Task to complete
Bring together all lines of the material below that contain the string "GRUPO".

Excerpted records

+===+

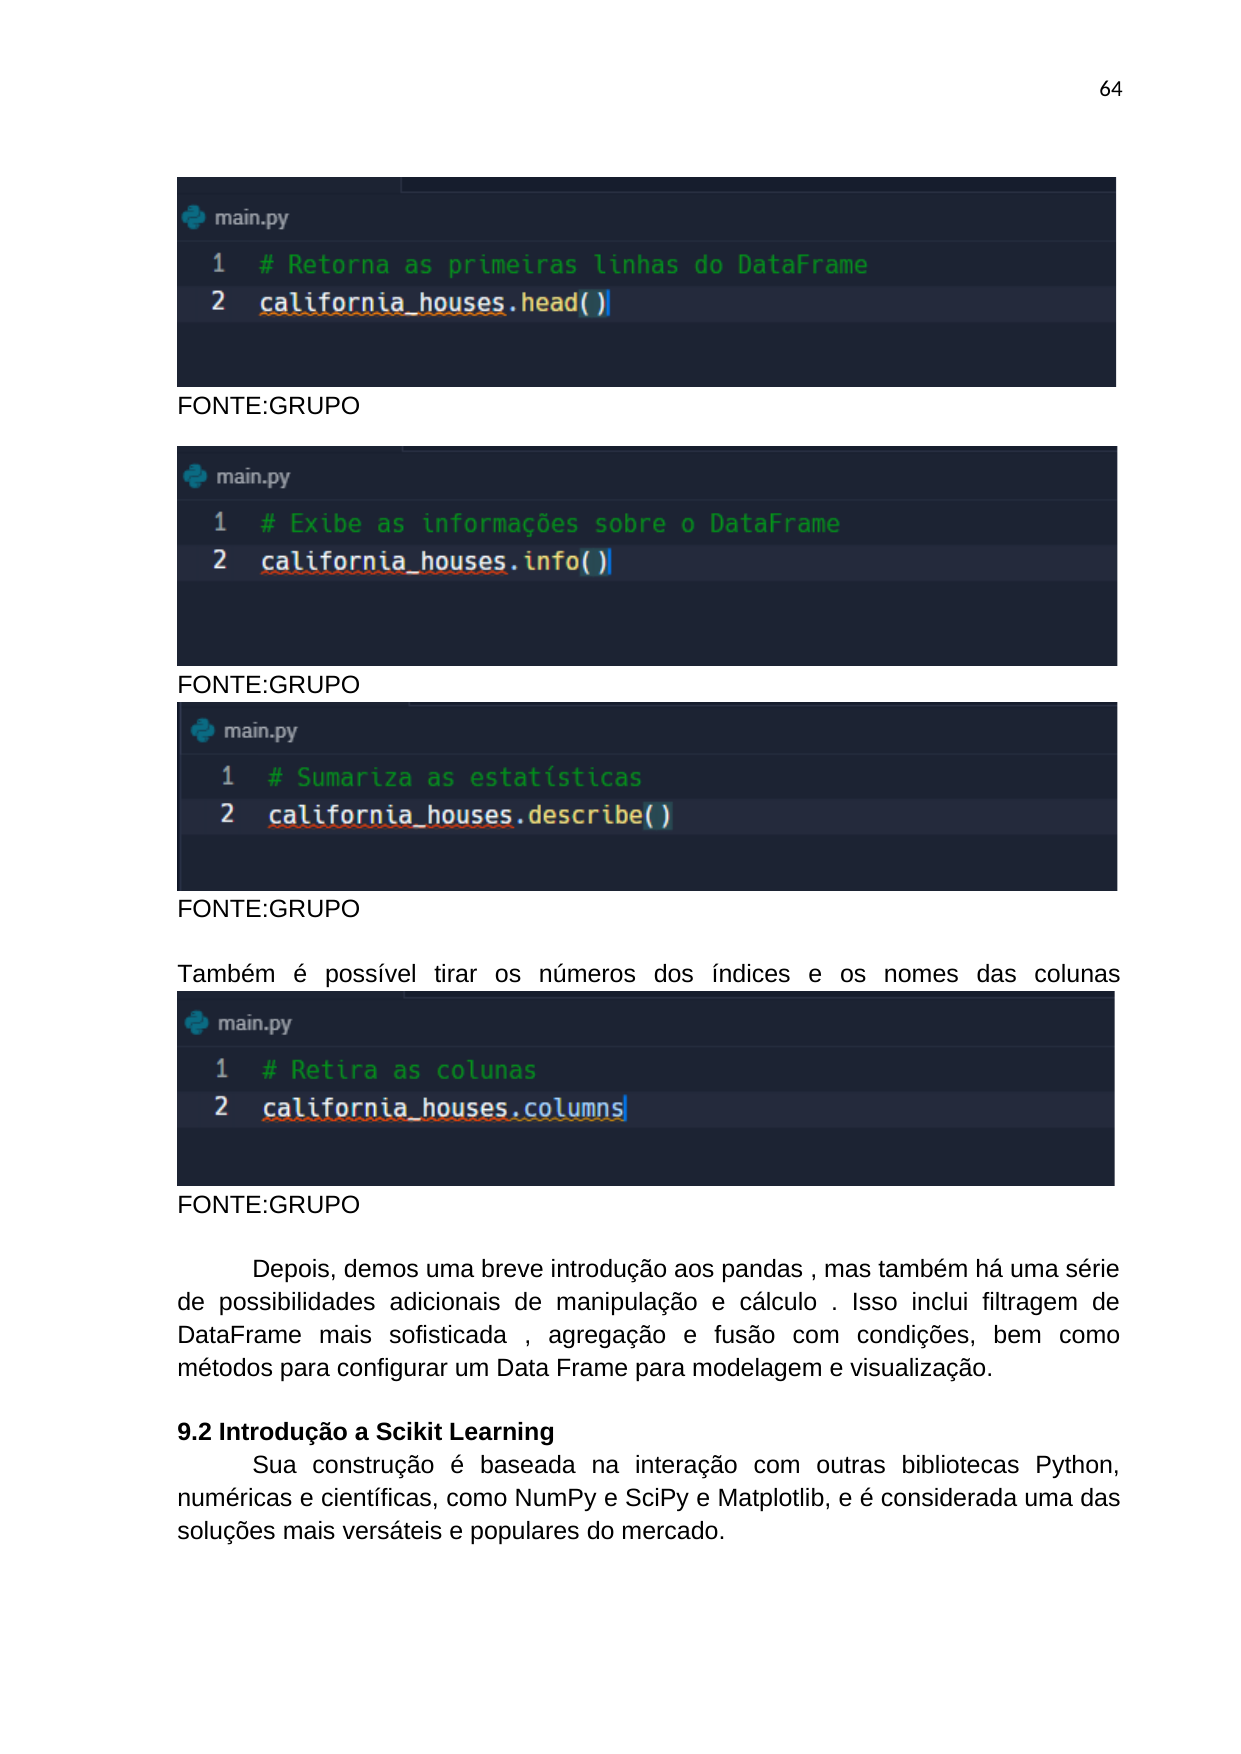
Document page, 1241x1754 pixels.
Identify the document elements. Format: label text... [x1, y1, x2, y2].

picture [177, 177, 1117, 387]
picture [177, 702, 1118, 891]
text FONTE:GRUPO [177, 177, 1122, 419]
picture [177, 991, 1115, 1186]
text Depois, demos uma breve introdução aos pandas , mas também há uma série de possibilidades adicionais de manipulação e cálculo . Isso inclui filtragem de DataFrame mais sofisticada , agregação e fusão com condições, bem como métodos para configurar um Data Frame para modelagem e visualização. [177, 1254, 1122, 1382]
picture [177, 446, 1118, 666]
text Sua construção é baseada na interação com outras bibliotecas Python, numéricas e científicas, como NumPy e SciPy e Matplotlib, e é considerada uma das soluções mais versáteis e populares do mercado. [177, 1450, 1122, 1545]
subtitle 9.2 Introdução a Scikit Learning [177, 1417, 1122, 1446]
text FONTE:GRUPOFONTE:GRUPO [177, 447, 1122, 923]
text Também é possível tirar os números dos índices e os nomes das colunasFONTE:GRUPO [177, 959, 1122, 1218]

+===+

Written answer
text FONTE:GRUPO [177, 177, 1122, 419]
text FONTE:GRUPOFONTE:GRUPO [177, 447, 1122, 923]
text Também é possível tirar os números dos índices e os nomes das colunasFONTE:GRUPO [177, 959, 1122, 1218]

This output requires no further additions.